Collected data:
- Opening Delimiter -

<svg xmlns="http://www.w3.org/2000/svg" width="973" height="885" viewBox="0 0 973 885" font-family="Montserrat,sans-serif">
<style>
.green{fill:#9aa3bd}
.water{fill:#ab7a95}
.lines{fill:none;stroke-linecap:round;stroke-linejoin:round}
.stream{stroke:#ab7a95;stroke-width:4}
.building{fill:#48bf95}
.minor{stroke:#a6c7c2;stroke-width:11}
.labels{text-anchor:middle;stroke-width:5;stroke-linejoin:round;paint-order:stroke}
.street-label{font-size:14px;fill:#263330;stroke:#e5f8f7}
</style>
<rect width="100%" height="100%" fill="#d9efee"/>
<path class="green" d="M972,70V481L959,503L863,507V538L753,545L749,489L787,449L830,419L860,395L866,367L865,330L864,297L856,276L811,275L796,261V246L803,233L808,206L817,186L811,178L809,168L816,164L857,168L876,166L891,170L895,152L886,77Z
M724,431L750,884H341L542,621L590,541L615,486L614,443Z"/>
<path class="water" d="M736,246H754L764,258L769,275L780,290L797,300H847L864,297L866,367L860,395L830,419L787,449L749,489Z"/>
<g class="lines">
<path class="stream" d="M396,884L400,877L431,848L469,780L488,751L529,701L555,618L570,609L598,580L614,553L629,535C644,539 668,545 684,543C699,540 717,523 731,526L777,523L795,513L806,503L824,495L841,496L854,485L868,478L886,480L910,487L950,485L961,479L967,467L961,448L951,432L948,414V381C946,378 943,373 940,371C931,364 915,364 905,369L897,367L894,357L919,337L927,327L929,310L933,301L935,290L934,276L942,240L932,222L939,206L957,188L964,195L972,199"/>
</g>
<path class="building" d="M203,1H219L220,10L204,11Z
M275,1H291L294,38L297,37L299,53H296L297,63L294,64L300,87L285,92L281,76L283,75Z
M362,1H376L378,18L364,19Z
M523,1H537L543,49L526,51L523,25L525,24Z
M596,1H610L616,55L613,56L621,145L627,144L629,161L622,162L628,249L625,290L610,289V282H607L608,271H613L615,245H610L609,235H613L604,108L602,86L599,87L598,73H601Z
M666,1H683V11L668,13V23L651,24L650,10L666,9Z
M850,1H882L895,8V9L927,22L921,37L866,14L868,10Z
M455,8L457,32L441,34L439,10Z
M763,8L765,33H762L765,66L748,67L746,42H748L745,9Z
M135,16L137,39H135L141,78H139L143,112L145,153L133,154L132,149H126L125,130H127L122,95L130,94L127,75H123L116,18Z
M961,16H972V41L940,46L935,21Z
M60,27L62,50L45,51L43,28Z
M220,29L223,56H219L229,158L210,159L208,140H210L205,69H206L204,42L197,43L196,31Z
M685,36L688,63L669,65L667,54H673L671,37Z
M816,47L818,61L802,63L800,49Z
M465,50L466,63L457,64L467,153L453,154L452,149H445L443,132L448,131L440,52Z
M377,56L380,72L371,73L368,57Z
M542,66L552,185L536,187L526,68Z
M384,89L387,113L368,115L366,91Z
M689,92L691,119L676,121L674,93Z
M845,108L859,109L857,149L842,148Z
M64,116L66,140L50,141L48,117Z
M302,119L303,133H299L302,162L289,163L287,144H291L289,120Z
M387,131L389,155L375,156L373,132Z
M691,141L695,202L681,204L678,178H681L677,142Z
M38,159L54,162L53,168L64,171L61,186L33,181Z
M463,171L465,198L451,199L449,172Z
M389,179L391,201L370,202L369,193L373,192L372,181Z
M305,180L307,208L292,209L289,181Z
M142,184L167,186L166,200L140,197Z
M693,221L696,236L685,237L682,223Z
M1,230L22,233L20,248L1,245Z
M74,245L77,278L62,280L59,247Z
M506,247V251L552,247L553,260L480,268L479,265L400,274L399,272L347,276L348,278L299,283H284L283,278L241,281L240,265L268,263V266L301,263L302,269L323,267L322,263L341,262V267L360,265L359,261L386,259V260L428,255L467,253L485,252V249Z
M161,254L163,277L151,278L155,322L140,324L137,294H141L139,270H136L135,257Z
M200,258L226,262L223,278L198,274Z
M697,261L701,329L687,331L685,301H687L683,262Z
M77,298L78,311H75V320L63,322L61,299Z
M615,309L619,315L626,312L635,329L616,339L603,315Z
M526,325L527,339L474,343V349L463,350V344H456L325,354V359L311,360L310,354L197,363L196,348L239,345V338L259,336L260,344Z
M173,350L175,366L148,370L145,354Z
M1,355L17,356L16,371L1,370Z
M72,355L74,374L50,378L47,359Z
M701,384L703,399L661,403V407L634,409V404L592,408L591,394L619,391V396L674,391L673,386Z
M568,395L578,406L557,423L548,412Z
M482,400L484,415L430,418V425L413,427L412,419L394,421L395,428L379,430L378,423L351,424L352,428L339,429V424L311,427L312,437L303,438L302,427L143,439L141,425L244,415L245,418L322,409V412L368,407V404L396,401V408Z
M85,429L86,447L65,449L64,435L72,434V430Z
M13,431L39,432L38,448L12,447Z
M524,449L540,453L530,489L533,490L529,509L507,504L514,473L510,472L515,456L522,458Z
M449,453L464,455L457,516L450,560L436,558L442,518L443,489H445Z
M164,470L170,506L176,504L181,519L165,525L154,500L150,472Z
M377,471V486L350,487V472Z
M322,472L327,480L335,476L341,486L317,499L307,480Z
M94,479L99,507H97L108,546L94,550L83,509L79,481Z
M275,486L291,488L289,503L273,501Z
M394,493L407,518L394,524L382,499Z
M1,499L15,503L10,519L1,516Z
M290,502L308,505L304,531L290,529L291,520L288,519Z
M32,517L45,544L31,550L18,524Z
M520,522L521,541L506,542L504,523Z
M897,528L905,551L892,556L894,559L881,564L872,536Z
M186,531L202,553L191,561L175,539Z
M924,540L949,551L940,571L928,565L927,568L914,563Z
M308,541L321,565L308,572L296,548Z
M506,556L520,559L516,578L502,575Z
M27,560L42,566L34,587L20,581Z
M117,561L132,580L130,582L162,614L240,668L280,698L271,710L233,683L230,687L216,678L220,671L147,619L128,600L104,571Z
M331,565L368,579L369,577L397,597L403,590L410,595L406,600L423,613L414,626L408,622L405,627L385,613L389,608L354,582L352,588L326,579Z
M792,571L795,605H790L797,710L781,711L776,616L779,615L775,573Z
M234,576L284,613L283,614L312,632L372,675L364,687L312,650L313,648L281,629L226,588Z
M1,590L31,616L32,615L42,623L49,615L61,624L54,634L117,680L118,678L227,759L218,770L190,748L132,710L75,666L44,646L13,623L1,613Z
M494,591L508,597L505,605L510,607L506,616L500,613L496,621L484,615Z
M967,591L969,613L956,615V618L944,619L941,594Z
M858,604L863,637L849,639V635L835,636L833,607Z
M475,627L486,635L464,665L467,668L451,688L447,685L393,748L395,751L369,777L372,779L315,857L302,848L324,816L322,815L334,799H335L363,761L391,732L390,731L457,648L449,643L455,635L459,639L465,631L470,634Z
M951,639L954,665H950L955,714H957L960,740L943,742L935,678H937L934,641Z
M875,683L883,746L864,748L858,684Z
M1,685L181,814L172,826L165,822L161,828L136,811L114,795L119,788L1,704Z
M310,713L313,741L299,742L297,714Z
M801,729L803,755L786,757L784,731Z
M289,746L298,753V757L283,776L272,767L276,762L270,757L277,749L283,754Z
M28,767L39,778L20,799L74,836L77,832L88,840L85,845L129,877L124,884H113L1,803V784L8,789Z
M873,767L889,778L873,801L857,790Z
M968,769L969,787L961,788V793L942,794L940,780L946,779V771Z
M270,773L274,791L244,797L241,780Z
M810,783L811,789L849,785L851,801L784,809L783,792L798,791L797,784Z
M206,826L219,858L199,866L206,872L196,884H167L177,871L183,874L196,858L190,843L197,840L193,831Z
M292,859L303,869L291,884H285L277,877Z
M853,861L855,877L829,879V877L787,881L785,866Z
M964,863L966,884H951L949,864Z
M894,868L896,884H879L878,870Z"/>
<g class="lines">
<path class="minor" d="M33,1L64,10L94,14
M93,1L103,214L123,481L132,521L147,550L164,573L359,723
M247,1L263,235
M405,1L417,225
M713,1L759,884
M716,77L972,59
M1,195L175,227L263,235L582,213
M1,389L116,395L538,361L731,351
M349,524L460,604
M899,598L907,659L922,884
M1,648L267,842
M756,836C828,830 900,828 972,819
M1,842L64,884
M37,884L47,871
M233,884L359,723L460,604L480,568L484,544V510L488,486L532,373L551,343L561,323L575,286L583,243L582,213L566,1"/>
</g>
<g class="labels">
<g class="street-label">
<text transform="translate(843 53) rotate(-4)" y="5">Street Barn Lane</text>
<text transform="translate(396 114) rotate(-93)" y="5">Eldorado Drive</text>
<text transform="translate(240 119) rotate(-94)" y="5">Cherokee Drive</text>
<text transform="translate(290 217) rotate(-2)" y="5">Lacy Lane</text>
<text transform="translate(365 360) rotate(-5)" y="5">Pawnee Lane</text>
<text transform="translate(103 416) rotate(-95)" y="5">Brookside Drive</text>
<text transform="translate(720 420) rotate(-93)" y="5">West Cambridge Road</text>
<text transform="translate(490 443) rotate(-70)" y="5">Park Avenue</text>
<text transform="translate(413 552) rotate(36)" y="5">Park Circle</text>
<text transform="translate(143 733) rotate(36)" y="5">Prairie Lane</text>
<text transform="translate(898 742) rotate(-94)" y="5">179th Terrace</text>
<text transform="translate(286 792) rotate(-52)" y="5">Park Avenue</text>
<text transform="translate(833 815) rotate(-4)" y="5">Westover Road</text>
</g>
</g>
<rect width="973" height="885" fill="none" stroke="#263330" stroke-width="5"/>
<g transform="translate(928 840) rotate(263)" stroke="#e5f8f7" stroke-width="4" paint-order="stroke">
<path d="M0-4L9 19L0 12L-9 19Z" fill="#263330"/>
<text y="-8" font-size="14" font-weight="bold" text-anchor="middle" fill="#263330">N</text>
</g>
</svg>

- Closing Delimiter -

* [WORK REQUEST]: Will you return exactly the lines above from the one with "M290,502L308,505L304,531L290,529L291,520L288,519Z" down to the one with "M308,541L321,565L308,572L296,548Z", counting both as part of the range?

* [SOLUTION TO THIS PROBLEM]:
M290,502L308,505L304,531L290,529L291,520L288,519Z
M32,517L45,544L31,550L18,524Z
M520,522L521,541L506,542L504,523Z
M897,528L905,551L892,556L894,559L881,564L872,536Z
M186,531L202,553L191,561L175,539Z
M924,540L949,551L940,571L928,565L927,568L914,563Z
M308,541L321,565L308,572L296,548Z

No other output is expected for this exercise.